# YOUR TASK:
Which lines in the data below contain the string "FACE"? Pull out each of those lines and copy it.

(Dataset excerpts)
++++++++++

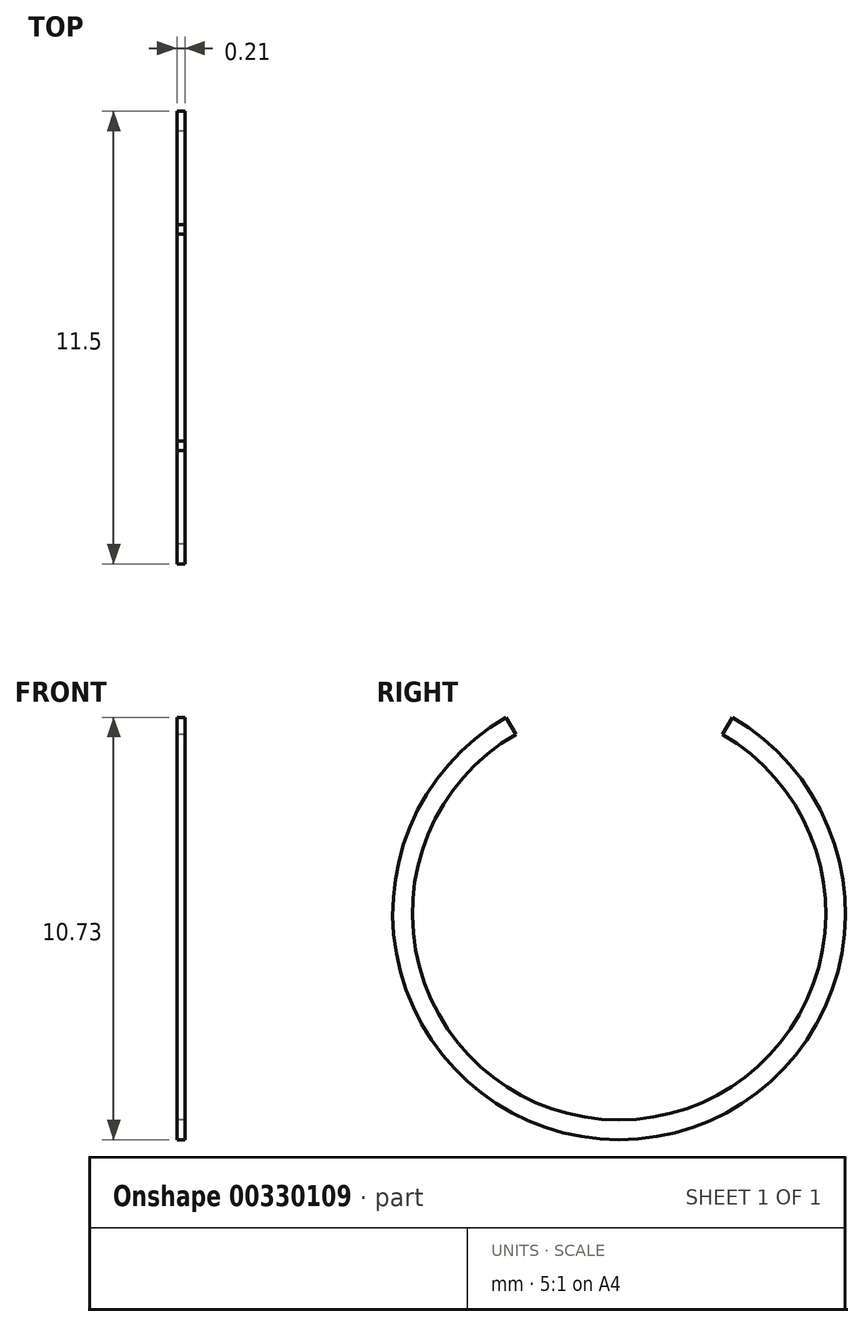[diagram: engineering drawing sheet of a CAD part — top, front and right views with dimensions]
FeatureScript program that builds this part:
annotation { "Feature Type Name" : "Feature", "Feature Type Description" : "" }
export const myFeature = defineFeature(function(context is Context, id is Id, definition is map)
    precondition{}
    {
        {
            var Q0;
            Q0=qCreatedBy(makeId("Front.planeOp"),FACE);
            var sketch = newSketch(context, id + "F0", { "sketchPlane" : qUnion([Q0])});
            skLineSegment(sketch, "E0", {"start": v(0, 0) * mm, "end": v(0.21, 0) * mm});
            skLineSegment(sketch, "E1", {"start": v(0.21, 0) * mm, "end": v(0.21, 0.5) * mm});
            skLineSegment(sketch, "E2", {"start": v(0.21, 0.5) * mm, "end": v(0, 0.5) * mm});
            skLineSegment(sketch, "E3", {"start": v(0, 0.5) * mm, "end": v(0, 0) * mm});
            skLineSegment(sketch, "E4", {"start": v(0, 5.75) * mm, "end": v(0.74, 5.75) * mm});
            skSolve(sketch);
        }
        {
            var Q0;
            Q0=makeQuery(id+"F0.imprint","IMPRINT",FACE,{"disambiguationData":[TD([[makeQuery(id+"F0.imprint","IMPRINT",EDGE,{"derivedFrom":sQuery(id+"F0.wireOp",EDGE,"E0")}),1.0]])]});
            var Q1;
            Q1=sQuery(id+"F0.wireOp",EDGE,"E4");
            revolve(context, id + "F1", {"entities" : qUnion([Q0]), "axis" : qUnion([Q1]), "revolveType" : RevolveType.SYMMETRIC, "angle" : 300 * degree});
        }
    });
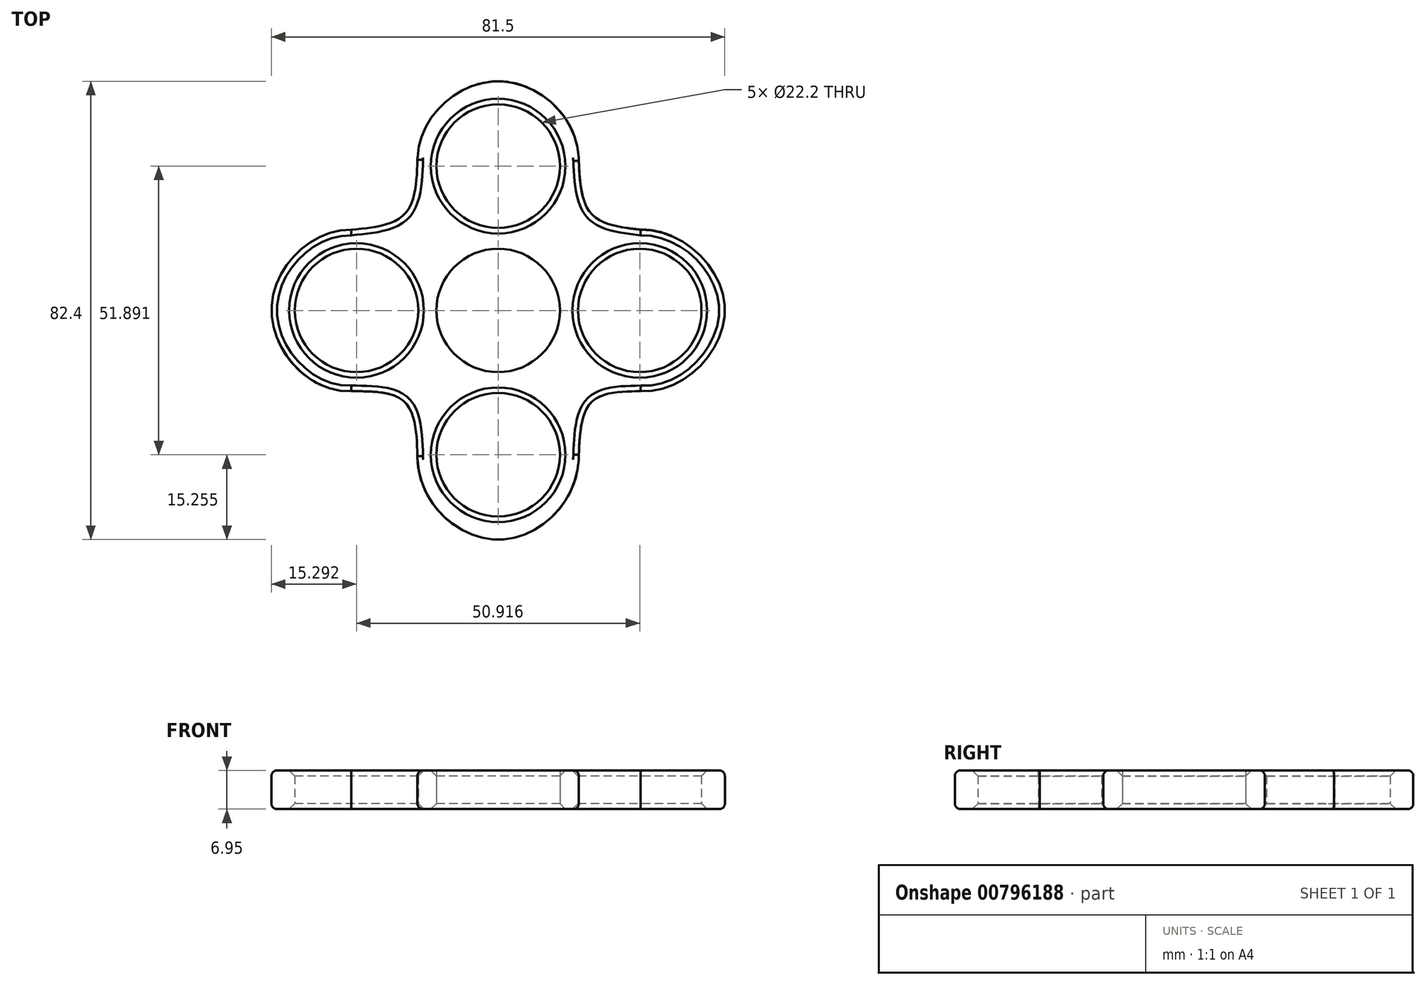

++++++++++

# FINAL RESULT:
            Q0=qCreatedBy(makeId("Front.planeOp"),FACE);
            Q0=makeQuery(id+"F0.imprint","IMPRINT",FACE,{"disambiguationData":[TD([[makeQuery(id+"F0.imprint","IMPRINT",EDGE,{"derivedFrom":sQuery(id+"F0.wireOp",EDGE,"E0")}),1.0]])]});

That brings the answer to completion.